Desperately Seeking Customers

Entrepreneuring

Ron Popeil.  You may not remember the name but I am certain that you are aware of the innovative products marketed by Ronco, Inc.  His gadgets include the Pocket Fisherman and the Inside-the-Egg Egg Scrambler. 

These world-changing ideas were actively marketed through a series of television commercials that featured an odd array of paid actors who were hired on their ability to make us believe that if we only had a fishing pole in our pocket our lives would be complete. Or If only we could scramble our eggs before we cracked their shells we would somehow become better people. 

Massive advertising and a bit of showmanship helped Ronco sell thousands of units over the years, most of which ended up in garage sales and as gag gifts at white elephant gift exchanges.   Ron's success spawned an entire industry, the infomercial, and was effectively copied in recent years by Billy Mays Hays and the ShamWow.

The “Ronco Model” is a logical approach to a product-centric business strategy.  Also known as the “solution in search of a problem,” the product-centric approach is derived from the inventor's belief that he knows exactly what the customer wants and builds an invention based on his skill set and accompanying biases. 

As the invention nears the market the inventor is oftentimes confronted with the daunting task of determining who will buy the product.  This can be a very uncomfortable epiphany as this may be the first time that the inventor realizes that not everyone wants their product, in fact many don't. 
The inventor then undergoes cursory market research in the desperate attempt of identifying a group of people who may want his product.  I say cursory because in my experience as soon as an inventor finds someone who might care they stop looking and start refining to meet the potential needs of this first market. 
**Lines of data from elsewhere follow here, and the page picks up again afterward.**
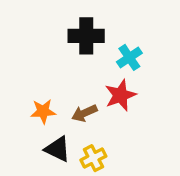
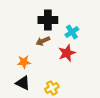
brown arrow: (84, 113) -> (43, 41), moved
black triangle: (57, 149) -> (23, 83), moved

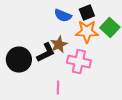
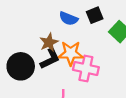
orange star: (87, 32) -> (71, 53), moved
brown star: (59, 44) -> (49, 42), moved

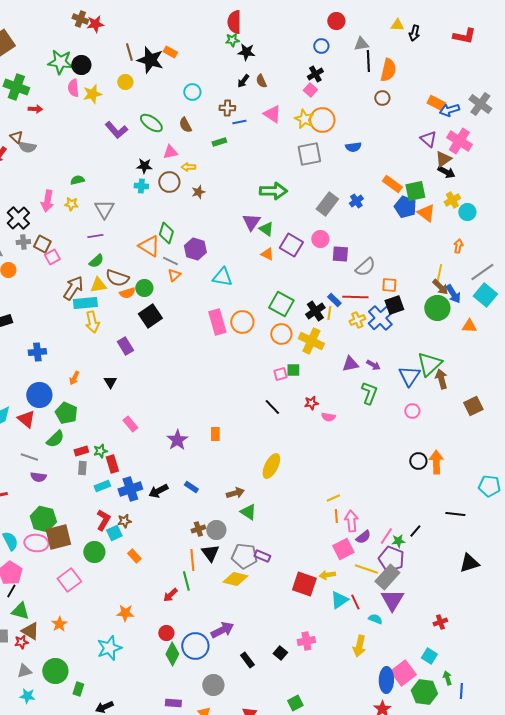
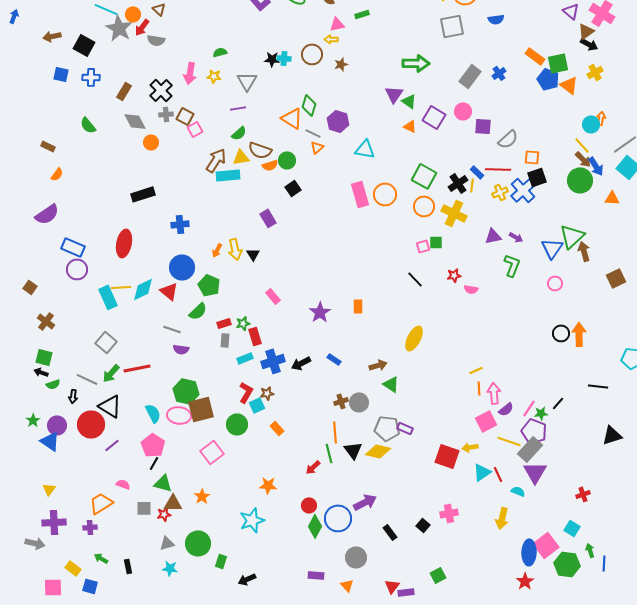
gray semicircle: (27, 147) -> (156, 40), moved
pink triangle: (170, 152) -> (337, 24), moved
black star: (144, 166) -> (272, 59), moved
cyan circle: (467, 212) -> (591, 124), moved
yellow line: (439, 273) -> (582, 145), turned -54
black square: (150, 316) -> (293, 188), size x0.7
yellow arrow: (92, 322) -> (235, 249), moved
black triangle: (210, 553) -> (353, 450), moved
brown triangle: (30, 631) -> (173, 503), turned -30

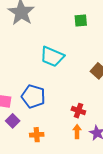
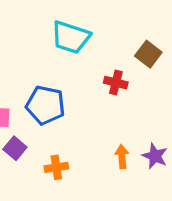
red cross: (78, 111) -> (116, 83), moved

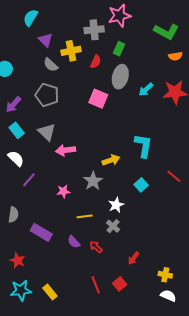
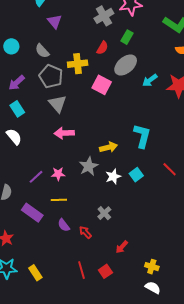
gray cross: (94, 30) -> (104, 16), turned -30
yellow cross: (71, 51) -> (78, 64), moved
gray semicircle: (51, 65) -> (42, 51), moved
gray ellipse: (120, 77) -> (126, 65), turned 30
gray triangle: (47, 132) -> (58, 104), moved
purple line: (29, 180) -> (36, 177), moved
white star: (116, 205) -> (113, 177), moved
yellow line: (85, 216) -> (59, 200), moved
The Ronco Model eschews market research in favor of broad polling.  The product is offered for sale through mass marketing, such as SkyMall Magazine, billboards and infomercials.  The marketing strategy is refined as customers start to order products and demographics become more available. 
The problem is that the “Throw-it-Against-the-Wall-and-See-What-Sticks”and the product-centric approaches are expensive and rarely funded by venture capitalists.  And few of us have the personal resources to invest in such a campaign.

A far more capital efficient strategy is the “problem first” approach.  Under this approach nothing is built until a profitable market problem is identified.  The entrepreneur then surveys all of the possible solutions and invests her time in developing a product that meets the minimum effective requirements for the market problem. 
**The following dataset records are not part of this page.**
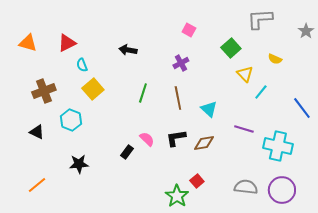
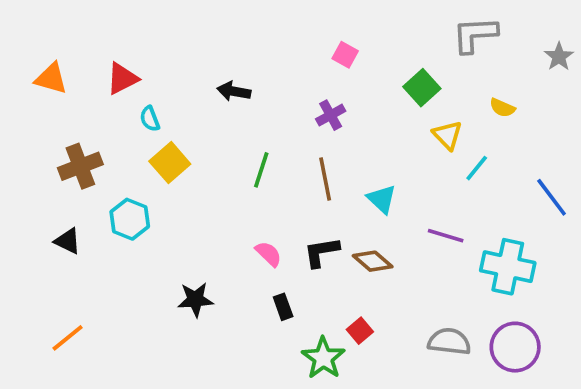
brown diamond: (204, 143) -> (373, 261), turned 50
black rectangle: (127, 152) -> (283, 307), moved, turned -56
black star: (79, 164) -> (195, 300), moved

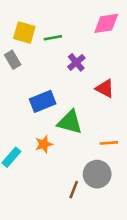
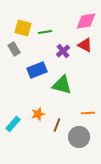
red triangle: (105, 88) -> (85, 45), moved
blue rectangle: (43, 101) -> (37, 70), moved
green triangle: (70, 122) -> (62, 85), moved
brown line: (74, 190) -> (57, 125), moved

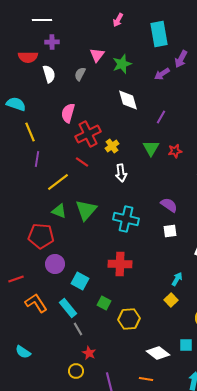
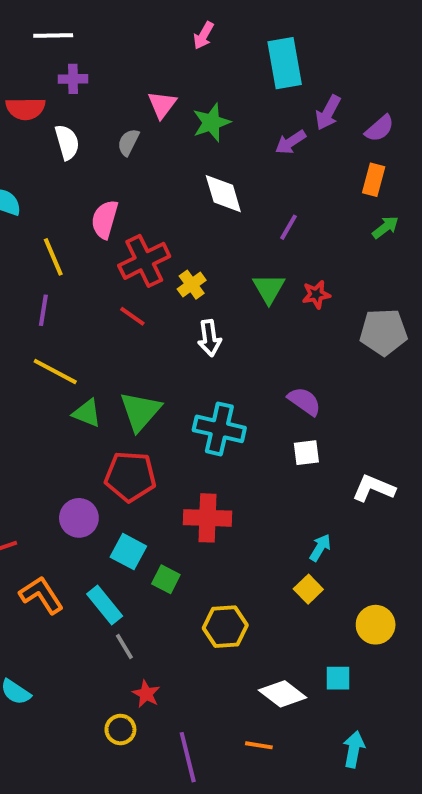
yellow line: (30, 132) -> (53, 257), moved
yellow line: (58, 182) -> (55, 372), moved, turned 65
red pentagon: (41, 236) -> (130, 476), moved
green square: (104, 303) -> (166, 579), moved

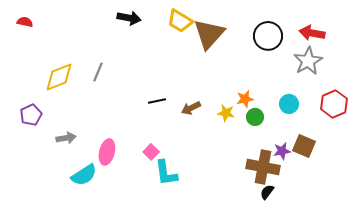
Now I know that my product-centric readers are screaming, “What about the risk associated with inventing a solution?  What if you can't build it?  Shouldn't you figure out that you can build it before you go out and sell something?” Absolutely. 
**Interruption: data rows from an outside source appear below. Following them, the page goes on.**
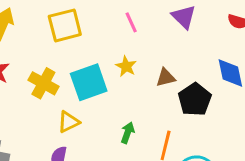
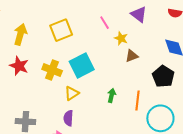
yellow star: (126, 66) -> (121, 38), moved
black pentagon: (195, 99) -> (163, 76), moved

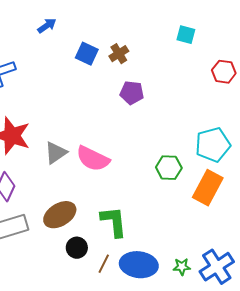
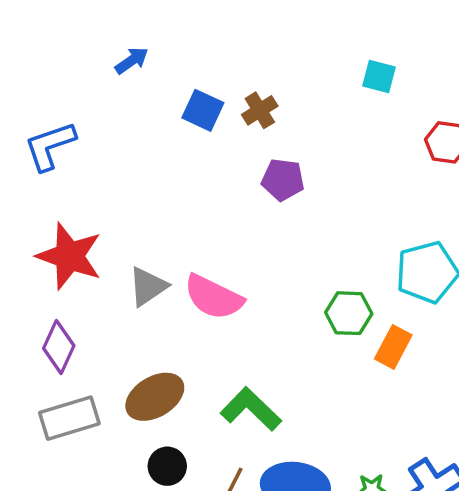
orange rectangle: (208, 188) -> (393, 347), moved, size x0.7
green L-shape: (114, 222) -> (251, 409), turned -40
black circle: (77, 248) -> (167, 466), moved

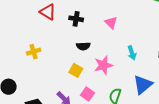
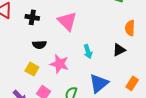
pink triangle: (111, 23) -> (67, 21), size x1.5
pink star: (103, 65) -> (59, 64), turned 30

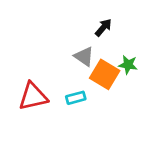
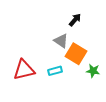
green star: (128, 65) -> (93, 71), moved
The invention step is still very critical but in the marketplace it should happen after the entrepreneur gains an intimate understanding of the problems that a customer faces.  Additionally most of the companies that I have seen fail rarely fail because they could not overcome the technical risk.  Most often they fail because they cannot overcome the market risk—that not enough people will buy your product to make it worthwhile. 

The problem-first approach also helps the inventors clearly understand the minimum effective requirements for an invention to meet a customer's expectations.  I often have witnessed product-centric offerings that were so feature rich that no user would consider them.  More features do not mean a better product.  In fact, the reverse is true.

When confused by an overwhelming number of choices a buyer will often opt not to decide instead of risking making a bad decision.  At one point in my career I worked as the vice president  of sales and marketing for a high-performance computer network switch manufacturer.  If ever there was an industry full of overly feature-rich offerings, networking switches is it.  The industry is full of speeds and feeds data and technical jargon. 

On one of my sales calls I asked my potential client what his biggest problem had been with previous purchases.  His response surprised me.  “John, honestly most switches in our data center are exactly the same.  Same performance, same price, same reliability.  My job is as much to make them work as it is to convince the CFO that his money is well spent.  When I bring him down to our datacenter all he sees is a black box that looks like the last black box I bought.  When he gives our shareholders a tour he frequently states that he can't tell one box from another so he really doesn't know which box he just invested their money in procuring.” 

Imagine the surprise on my chief engineer's face when I came back proclaiming the we needed to paint our switches blue.  His product-centric mind had limited his innovative thinking to adding more features.  Our customer didn't care about more bells and whistles, all he wanted is something that stood out enough so he could show his boss that he had made a purchase and in turn his boss could readily identify to his stockholders his extensive knowledge of expenditures in the data center.  (We sold lots of blue boxes!)

Minimum effective requirements also keeps your production and  invention costs low and reduce your time to market.  If left to their own devices engineers will create the “perfect” product, full of features and options.  The problem with perfect is that it never occurs.  It is always one more change away.  In business “now shipping” is infinitely more profitable than “perfect.”      

So before your rush to market with your next great invention, stop for a moment and remember the lesson of Ron Popeil.  Without a clearly defined market you will likely end up blindly marketing to everyone.  Understand what the customer needs before you build it. The world really doesn't need another Pocket Fisherman.

John Freisinger is president of Technology Ventures Corporation.